On the opposite bank is a dive site called Pantai Nama, a wall dive similar to many you can see in the region, but rare as it is in a bay. Barramundi Cod can be found at this sight among all the usual reef dwellers in Indonesian waters. We even caught sight of Devil Rays and even a single Hammerhead shark at 23m, which totally made the trip for two of my dive buddies who spotted it.

Weather permitting, try to go out of the bay to the sites Pintu Kota and Hukurilla. They offer beautiful swimthroughs teaming with fish life, the underwater-scape is beautiful out there. A trip out to Pulau Tiga will also yield sights typical of Indonesian reef diving, you can find Napoleon Wrasse out in the island. Asilulu Point is a dive site that has gigantic barrel sponges the size of small cars. Definitely something wonderful to see after spending days diving with the rubbish.
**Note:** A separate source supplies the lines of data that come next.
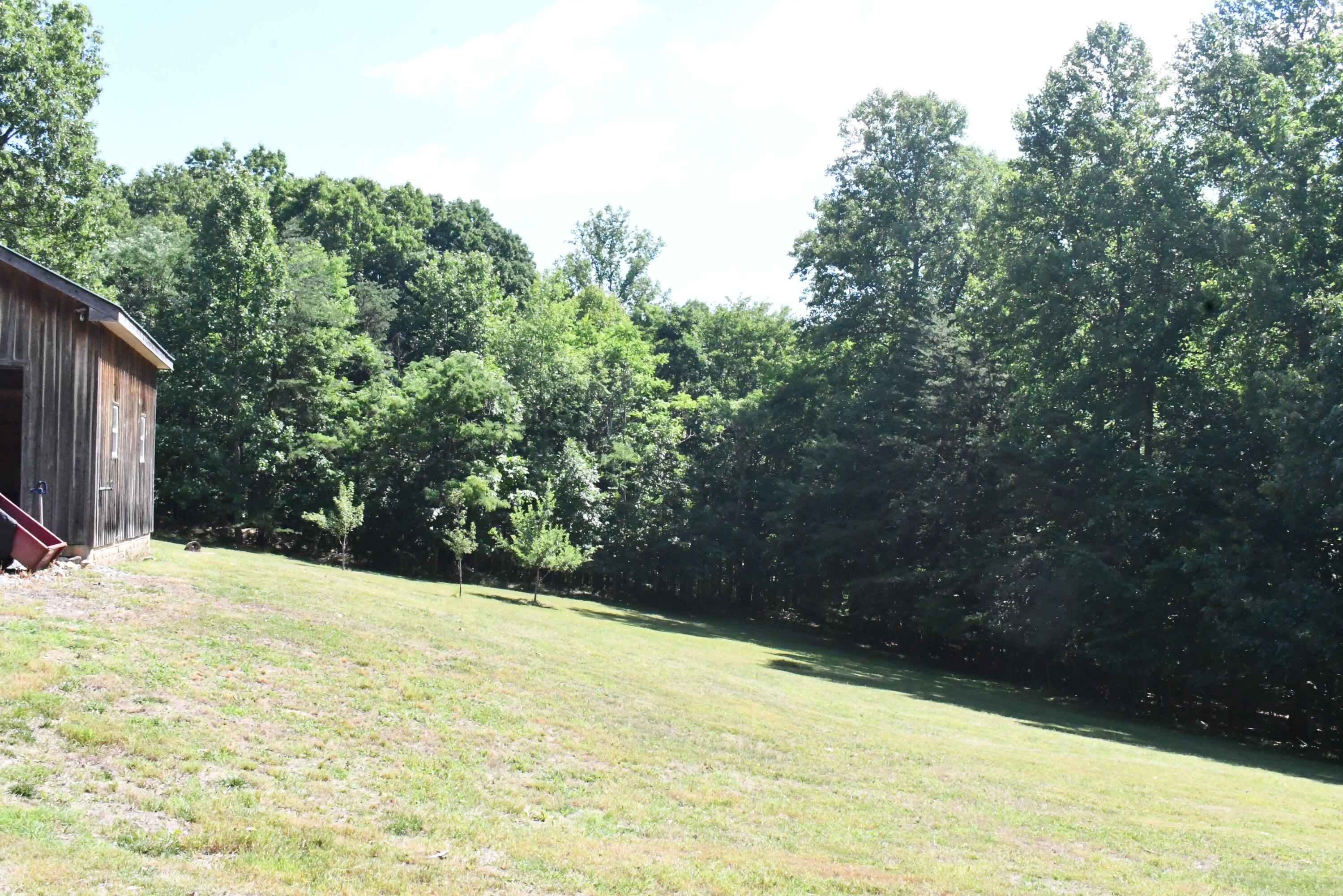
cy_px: 448
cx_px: 672
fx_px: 1380
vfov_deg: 35.9
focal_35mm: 37
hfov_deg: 51.9
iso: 8000
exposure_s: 1/1250
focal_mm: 25
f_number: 18
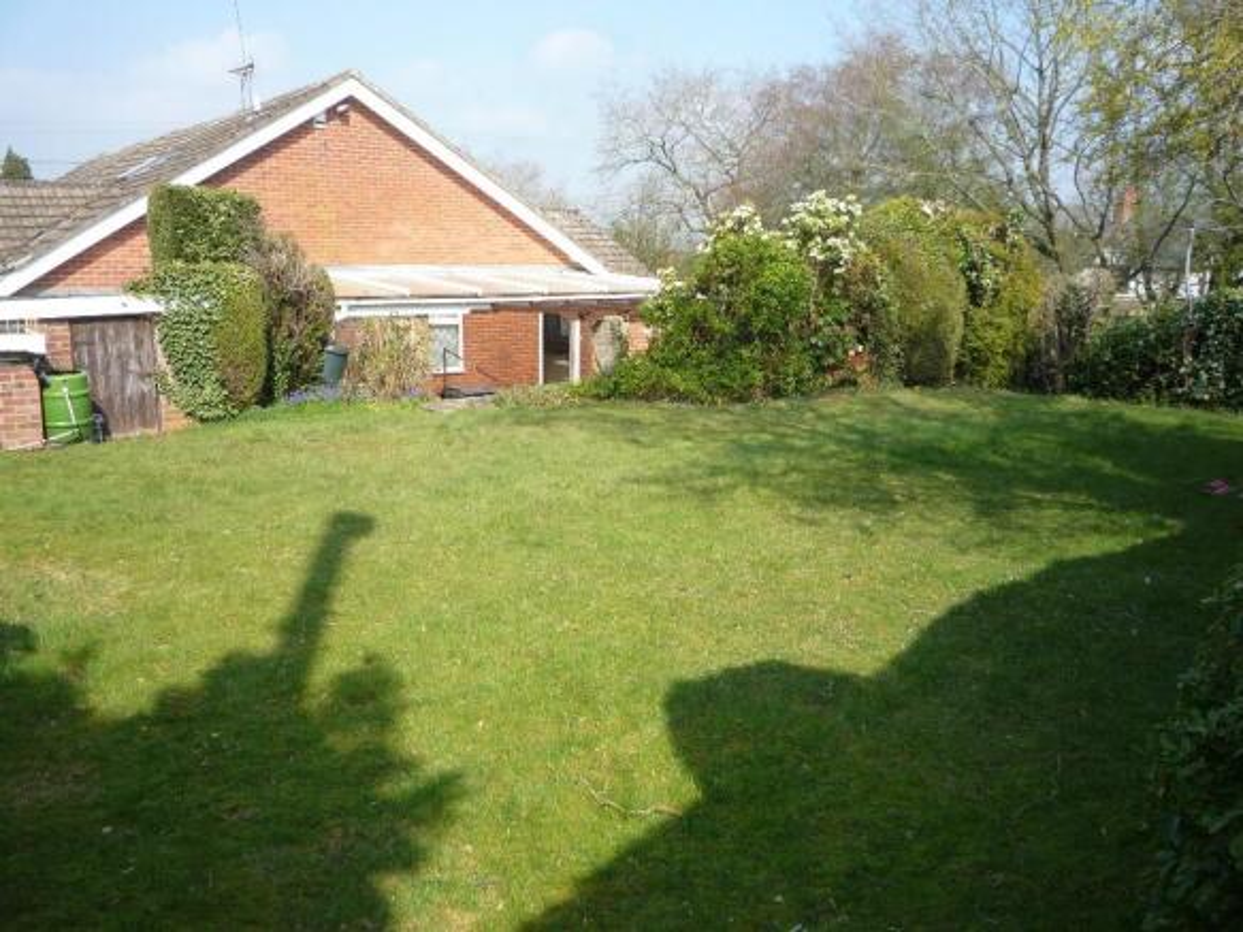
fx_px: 1077
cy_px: 466
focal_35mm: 30
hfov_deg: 60.0
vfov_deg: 46.8
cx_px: 622
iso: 100
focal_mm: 5.2
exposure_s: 1/400
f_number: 4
Ambon City bay is full of rubbish. It was a stark reminder that the developed world has sold its first world products (with first world packaging) to the third world, without providing first world rubbish disposal. So all that fancy wrappers and plastic bags goes into the sea, the traditional rubbish bin, which was fine when for generations upon generations, only organic wastes were thrown in them. Environmentalists groups should look at providing rubbish collection and disposal services to the third world, and make importers of first world packaged products pay for it.

One awesome thing about Ambon City is that the 24 hours no fly time can be amply taken up. Take a 30km drive to the village of Waai where you can play with 1.5 to 2 metre long freshwater eels that are sacred and native to the cold spring water river. Local fruits are also available fresh from smallholder stalls by the roadside.

I rather enjoyed my time in Ambon but I felt that the dive destination lacks a certain focal point to get my adrenalin pumping (this may explain why it took me 5 months to get off my arse and write this). However, I think photographers of critters would truly appreciate the ease of finding species almost impossible to see elsewhere. Relaxing easy diving if a little on the cold side.